What needs to be done:
Reproduce the forum thread below on counting outfits word for word, from start to finish.

Text passage:

I have 15 different ties (7 blue, 3 red and 5 green), 4 waistcoats (red, black, blue and brown) and 12 different shirts (3 each of red, pink, white and blue). I always wear a shirt, tie and waistcoat, but will never wear an outfit that combines red with pink.
How many different outfits can I wear?
Combinatorics is not a topic that I am comfortable with, and would appreciate how someone would go about this. Ideally, I am looking for a method that does not involve combinations and permutations directly (just using the product and addition principle). Thanks.
Best Answer
Since the only pink things are your shirts, I would split this into two cases:
All possible outfits with a pink shirt
All possible outfits with a non-pink shirt
In the first case, after picking one of your $3$ pink shirts, you can no longer choose a red tie, and so you are left with $12$ blue or green ties. Likewise, you cannot wear the red waistcoat, and so are left with $3$ options there. This gives a total of $3 \cdot 12 \cdot 3 = 108$ possible outfits with a pink shirt.
In the second case, you start with any of your $9$ non-pink shirts, after which you can pick any of your ties ($15$ options), any of your waistcoats ($4$ options), for a total of $9 \cdot 15 \cdot 4 = 540$ possible outfits with a non-pink shirt.
Total: $108 + 540 = 648$ possible outfits

[Document images and their source code]

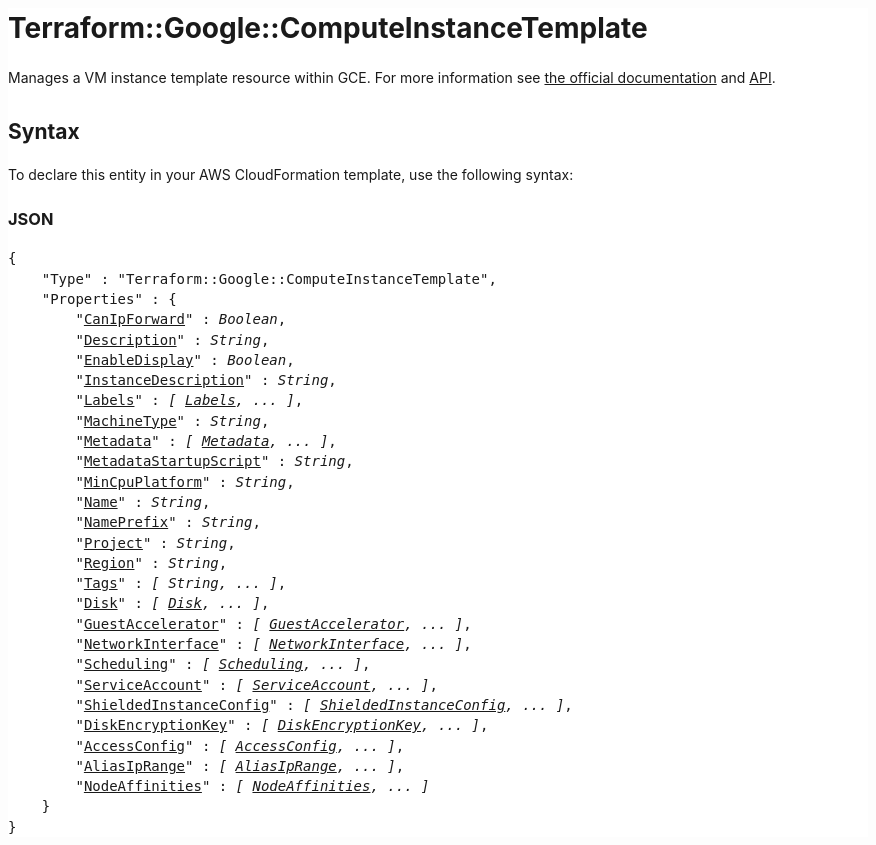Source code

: # Terraform::Google::ComputeInstanceTemplate

Manages a VM instance template resource within GCE. For more information see
[the official documentation](https://cloud.google.com/compute/docs/instance-templates)
and
[API](https://cloud.google.com/compute/docs/reference/latest/instanceTemplates).

## Syntax

To declare this entity in your AWS CloudFormation template, use the following syntax:

### JSON

<pre>
{
    "Type" : "Terraform::Google::ComputeInstanceTemplate",
    "Properties" : {
        "<a href="#canipforward" title="CanIpForward">CanIpForward</a>" : <i>Boolean</i>,
        "<a href="#description" title="Description">Description</a>" : <i>String</i>,
        "<a href="#enabledisplay" title="EnableDisplay">EnableDisplay</a>" : <i>Boolean</i>,
        "<a href="#instancedescription" title="InstanceDescription">InstanceDescription</a>" : <i>String</i>,
        "<a href="#labels" title="Labels">Labels</a>" : <i>[ <a href="labels.md">Labels</a>, ... ]</i>,
        "<a href="#machinetype" title="MachineType">MachineType</a>" : <i>String</i>,
        "<a href="#metadata" title="Metadata">Metadata</a>" : <i>[ <a href="metadata.md">Metadata</a>, ... ]</i>,
        "<a href="#metadatastartupscript" title="MetadataStartupScript">MetadataStartupScript</a>" : <i>String</i>,
        "<a href="#mincpuplatform" title="MinCpuPlatform">MinCpuPlatform</a>" : <i>String</i>,
        "<a href="#name" title="Name">Name</a>" : <i>String</i>,
        "<a href="#nameprefix" title="NamePrefix">NamePrefix</a>" : <i>String</i>,
        "<a href="#project" title="Project">Project</a>" : <i>String</i>,
        "<a href="#region" title="Region">Region</a>" : <i>String</i>,
        "<a href="#tags" title="Tags">Tags</a>" : <i>[ String, ... ]</i>,
        "<a href="#disk" title="Disk">Disk</a>" : <i>[ <a href="disk.md">Disk</a>, ... ]</i>,
        "<a href="#guestaccelerator" title="GuestAccelerator">GuestAccelerator</a>" : <i>[ <a href="guestaccelerator.md">GuestAccelerator</a>, ... ]</i>,
        "<a href="#networkinterface" title="NetworkInterface">NetworkInterface</a>" : <i>[ <a href="networkinterface.md">NetworkInterface</a>, ... ]</i>,
        "<a href="#scheduling" title="Scheduling">Scheduling</a>" : <i>[ <a href="scheduling.md">Scheduling</a>, ... ]</i>,
        "<a href="#serviceaccount" title="ServiceAccount">ServiceAccount</a>" : <i>[ <a href="serviceaccount.md">ServiceAccount</a>, ... ]</i>,
        "<a href="#shieldedinstanceconfig" title="ShieldedInstanceConfig">ShieldedInstanceConfig</a>" : <i>[ <a href="shieldedinstanceconfig.md">ShieldedInstanceConfig</a>, ... ]</i>,
        "<a href="#diskencryptionkey" title="DiskEncryptionKey">DiskEncryptionKey</a>" : <i>[ <a href="diskencryptionkey.md">DiskEncryptionKey</a>, ... ]</i>,
        "<a href="#accessconfig" title="AccessConfig">AccessConfig</a>" : <i>[ <a href="accessconfig.md">AccessConfig</a>, ... ]</i>,
        "<a href="#aliasiprange" title="AliasIpRange">AliasIpRange</a>" : <i>[ <a href="aliasiprange.md">AliasIpRange</a>, ... ]</i>,
        "<a href="#nodeaffinities" title="NodeAffinities">NodeAffinities</a>" : <i>[ <a href="nodeaffinities.md">NodeAffinities</a>, ... ]</i>
    }
}
</pre>

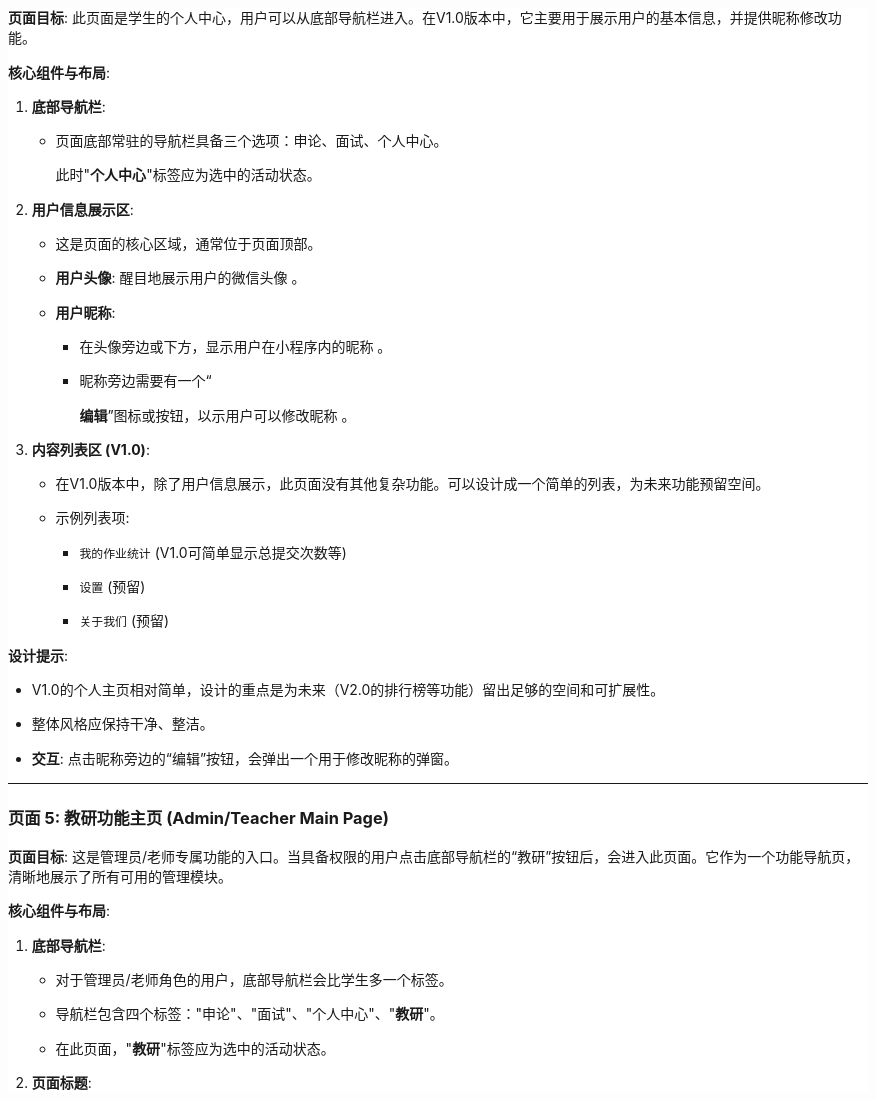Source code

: **页面目标**: 此页面是学生的个人中心，用户可以从底部导航栏进入。在V1.0版本中，它主要用于展示用户的基本信息，并提供昵称修改功能。

**核心组件与布局**:

1. **底部导航栏**:
    
    - 页面底部常驻的导航栏具备三个选项：申论、面试、个人中心。
    
      此时"**个人中心**"标签应为选中的活动状态。
        
2. **用户信息展示区**:
    
    - 这是页面的核心区域，通常位于页面顶部。
        
    - **用户头像**: 醒目地展示用户的微信头像 。
        
    - **用户昵称**:
        
        - 在头像旁边或下方，显示用户在小程序内的昵称 。
            
        - 昵称旁边需要有一个“
            
            **编辑**”图标或按钮，以示用户可以修改昵称 。
            
3. **内容列表区 (V1.0)**:
    
    - 在V1.0版本中，除了用户信息展示，此页面没有其他复杂功能。可以设计成一个简单的列表，为未来功能预留空间。
        
    - 示例列表项:
        
        - `我的作业统计` (V1.0可简单显示总提交次数等)
            
        - `设置` (预留)
            
        - `关于我们` (预留)
            

**设计提示**:

- V1.0的个人主页相对简单，设计的重点是为未来（V2.0的排行榜等功能）留出足够的空间和可扩展性。
    
- 整体风格应保持干净、整洁。
    
- **交互**: 点击昵称旁边的“编辑”按钮，会弹出一个用于修改昵称的弹窗。




-----------

### **页面 5: 教研功能主页 (Admin/Teacher Main Page)**

**页面目标**: 这是管理员/老师专属功能的入口。当具备权限的用户点击底部导航栏的“教研”按钮后，会进入此页面。它作为一个功能导航页，清晰地展示了所有可用的管理模块。

**核心组件与布局**:

1. **底部导航栏**:
    
    - 对于管理员/老师角色的用户，底部导航栏会比学生多一个标签。
        
    - 导航栏包含四个标签："申论"、"面试"、"个人中心"、"**教研**"。
        
    - 在此页面，"**教研**"标签应为选中的活动状态。
        
2. **页面标题**:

Expected answer:
I have 15 different ties (7 blue, 3 red and 5 green), 4 waistcoats (red, black, blue and brown) and 12 different shirts (3 each of red, pink, white and blue). I always wear a shirt, tie and waistcoat, but will never wear an outfit that combines red with pink.
How many different outfits can I wear?
Combinatorics is not a topic that I am comfortable with, and would appreciate how someone would go about this. Ideally, I am looking for a method that does not involve combinations and permutations directly (just using the product and addition principle). Thanks.
Best Answer
Since the only pink things are your shirts, I would split this into two cases:
All possible outfits with a pink shirt
All possible outfits with a non-pink shirt
In the first case, after picking one of your $3$ pink shirts, you can no longer choose a red tie, and so you are left with $12$ blue or green ties. Likewise, you cannot wear the red waistcoat, and so are left with $3$ options there. This gives a total of $3 \cdot 12 \cdot 3 = 108$ possible outfits with a pink shirt.
In the second case, you start with any of your $9$ non-pink shirts, after which you can pick any of your ties ($15$ options), any of your waistcoats ($4$ options), for a total of $9 \cdot 15 \cdot 4 = 540$ possible outfits with a non-pink shirt.
Total: $108 + 540 = 648$ possible outfits